Burgemeester en wethouders kunnen het plan wijzigen in die zin dat de bestemming 'Bedrijf' wordt gewijzigd in de bestemming 'Agrarisch', waarbij ter plaatse de aanduiding "specifieke vorm van agrarisch - bouwperceel, met een daarbinnen gelegen bouwvlak, wordt aangebracht, mits:

  • a. na toepassing van deze wijzigingsbevoegdheid de regels van artikel 3 van overeenkomstige toepassing zijn;
  • b. bij de toepassing van deze wijzigingsbevoegdheid de voorwaarden en criteria worden gehanteerd uit het Afsprakenkader Ontwikkeling Landbouw en Landschap Waterland-oost, 31 juli 2012, die daarin zijn opgenomen voor vestiging op een bestaande locatie en voor zover deze van toepassing zijn op het perceel waarop de wijziging betrekking heeft;
  • c. de omvang van het bouwvlak ten hoogste 1,5 hectare bedraagt;
  • d. de mest- en milieuwetgeving het nieuwe bedrijf mogelijk maken;
  • e. met de vormgeving en inrichting van het bouwvlak zoveel mogelijk wordt aangesloten bij de historisch gegroeide landschapsstructuur;
  • f. met een erfinpassingsplan wordt aangetoond dat de ontwikkeling op een zorgvuldige wijze landschappelijk wordt ingepast;
  • g. geen onevenredige afbreuk wordt gedaan aan de milieusituatie, de natuurlijke, landschappelijke en cultuurhistorische waarden, de woonsituatie en de gebruiksmogelijkheden van de aangrenzende gronden;
  • h. de waterbeheerder om advies is gevraagd in verband met de waterhuishoudkundige situatie en de maximaal te hanteren afvoernorm.

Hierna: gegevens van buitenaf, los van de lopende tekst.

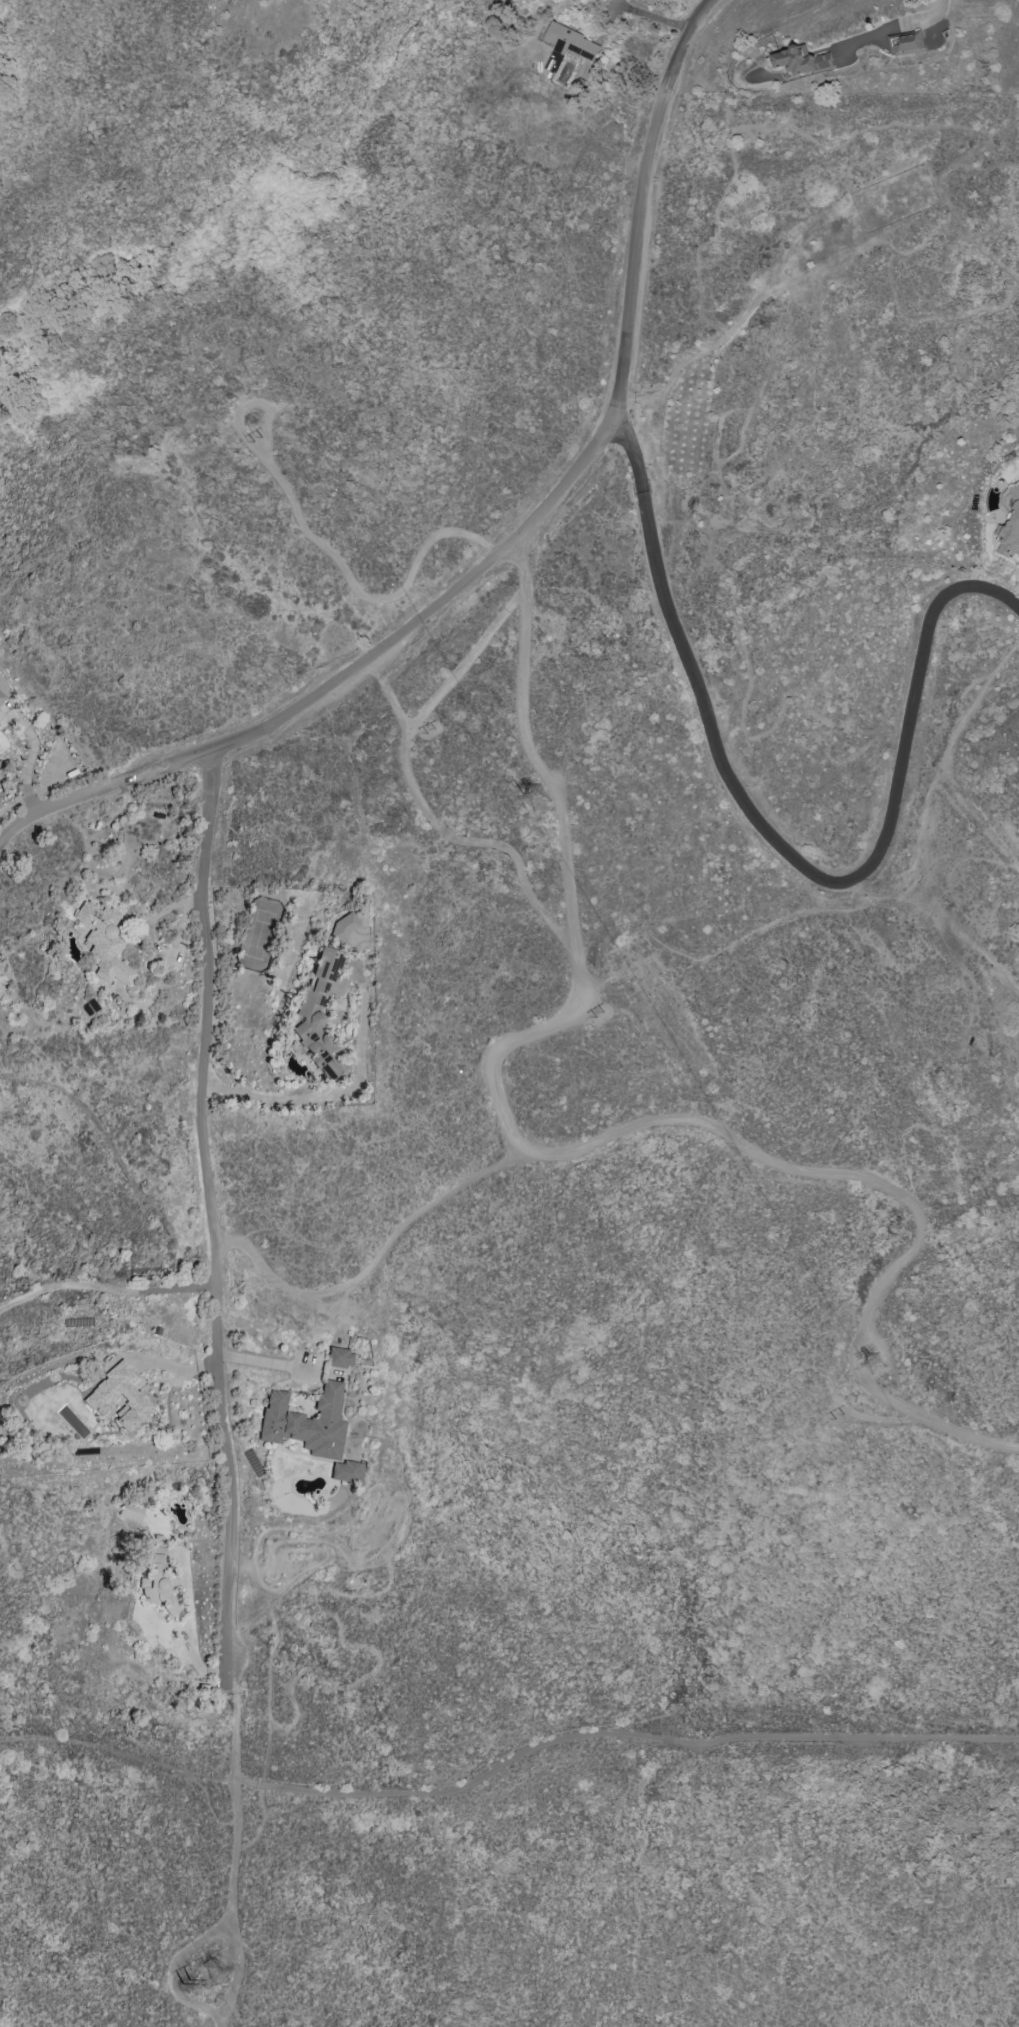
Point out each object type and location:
road: (649, 15)
road: (892, 28)
building: (572, 43)
building: (902, 43)
building: (799, 61)
road: (921, 125)
road: (651, 193)
road: (903, 252)
road: (697, 258)
road: (934, 316)
power tower: (256, 435)
road: (714, 526)
building: (1011, 528)
road: (359, 592)
road: (465, 664)
road: (352, 678)
building: (2, 698)
power tower: (431, 732)
road: (27, 773)
road: (935, 781)
power tower: (541, 795)
road: (463, 839)
road: (776, 840)
road: (152, 923)
building: (342, 928)
road: (964, 936)
road: (741, 941)
building: (104, 943)
road: (168, 968)
building: (317, 1014)
power tower: (599, 1015)
road: (329, 1099)
road: (579, 1149)
road: (378, 1261)
road: (221, 1268)
road: (111, 1287)
building: (339, 1359)
road: (266, 1364)
power tower: (876, 1367)
building: (100, 1399)
power tower: (838, 1414)
building: (307, 1423)
building: (346, 1473)
building: (131, 1513)
road: (624, 1735)
road: (122, 1756)
road: (238, 1905)
power tower: (211, 1971)
power tower: (182, 1977)

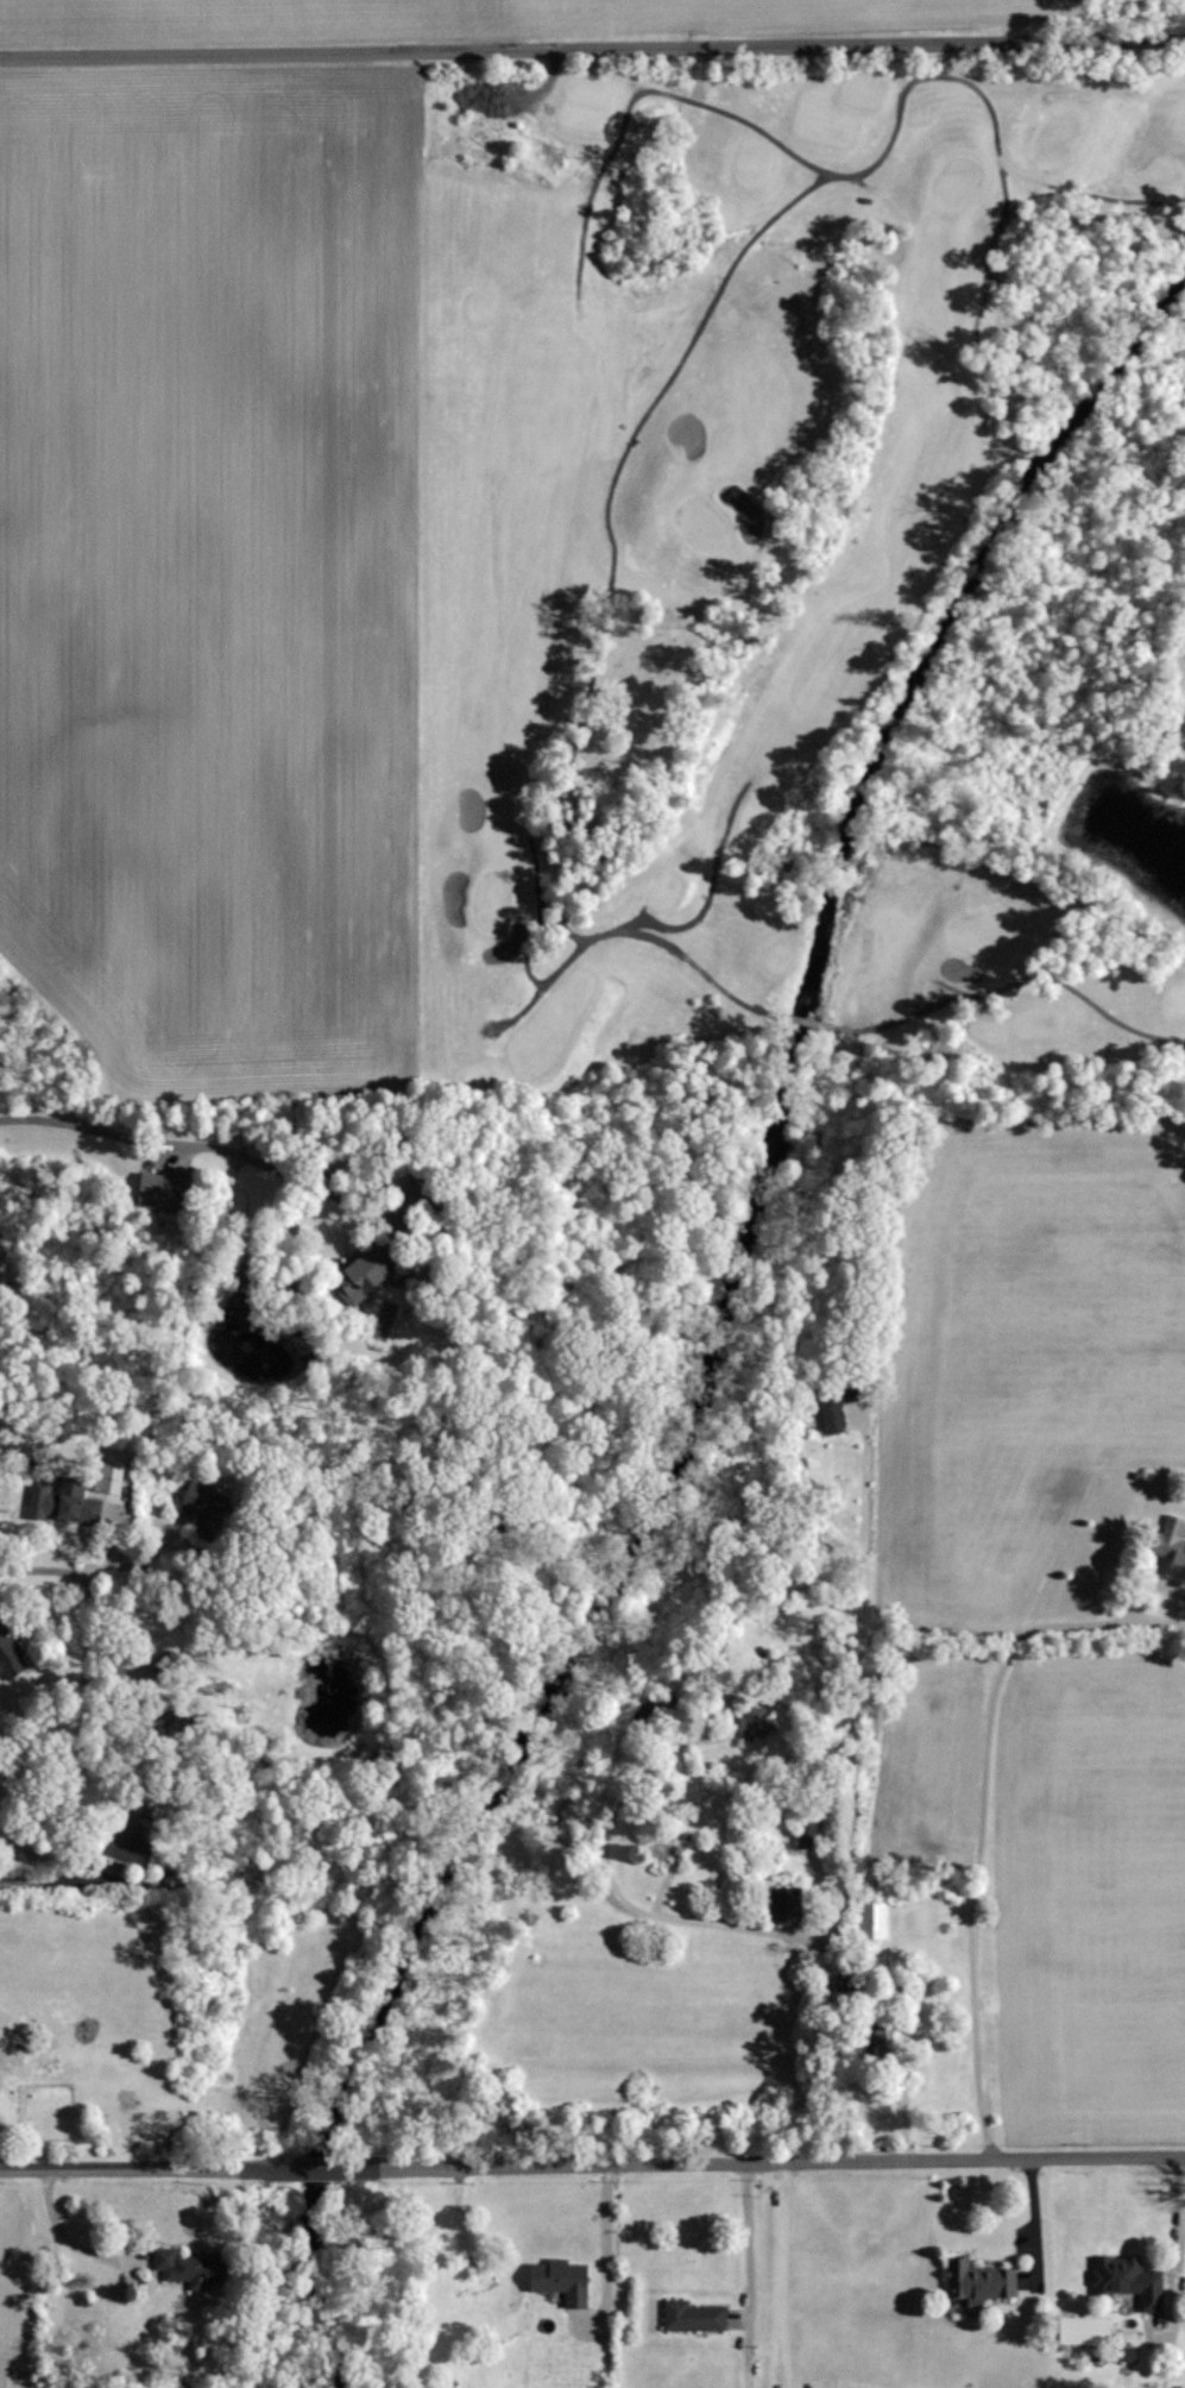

5.7.3 Wijziging naar wonen ten behoeve van functieverandering

Burgemeester en wethouders kunnen het plan wijzigen in die zin dat de bestemming 'Bedrijf' wordt gewijzigd in de bestemming 'Wonen' of 'Wonen - Stolp' ten behoeve van een functieverandering van het bestemmingsvlak, mits:

  • a. na toepassing van deze wijzigingsbevoegdheid de regels van artikel 27 of 28 van overeenkomstige toepassing zijn;
  • b. de bedrijfsactiviteiten ter plaatse zijn beëindigd;
  • c. geen sprake is van een onevenredige beperking van de ontwikkelingsmogelijkheden van aangrenzende bedrijven;
  • d. bij de toepassing van deze wijzigingsbevoegdheid de voorwaarden en criteria worden gehanteerd uit het Afsprakenkader Ontwikkeling Landbouw en Landschap Waterland-oost, 31 juli 2012, voor zover deze van toepassing zijn op het perceel waarop de wijziging betrekking heeft;
  • e. in de voormalige bedrijfswoning een woonfunctie wordt ondergebracht;
  • f. het voormalige boerderijpand of andere beeldbepalende bouwvormen als landschappelijk waardevolle verschijningsvorm worden gehandhaafd;
  • g. geen onevenredige afbreuk wordt gedaan aan de milieusituatie, de woonsituatie en de gebruiksmogelijkheden van de aangrenzende gronden.
5.7.4 Wijziging naar meerdere woningen in stolp

Burgemeester en wethouders kunnen het plan wijzigen in die zin dat een bedrijfswoning in de vorm van een stolp, uitsluitend ter plaatse van de aanduiding "specifieke bouwaanduiding - stolp" en al dan niet gepaard gaande met interne bouwactiviteiten, wordt gebruikt voor meer dan één woning, mits:

  • a. deze wijziging uitsluitend wordt toegepast ten behoeve van het behoud van de stolp;
  • b. ter plaatse tevens de aanduiding "specifieke vorm van wonen - meerdere woningen" wordt aangebracht;
  • c. de oppervlakte van het vierkant ten minste 200 m² bedraagt, waarbij de oppervlakte van iedere bedrijfswoning ten minste 100 m² bedraagt;
  • d. de bestaande bouwmassa niet wordt vergroot;
  • e. geen sprake is van een onevenredige beperking van de ontwikkelingsmogelijkheden van aangrenzende bedrijven;
  • f. geen onevenredige afbreuk wordt gedaan aan de gebruiksmogelijkheden van de aangrenzende gronden.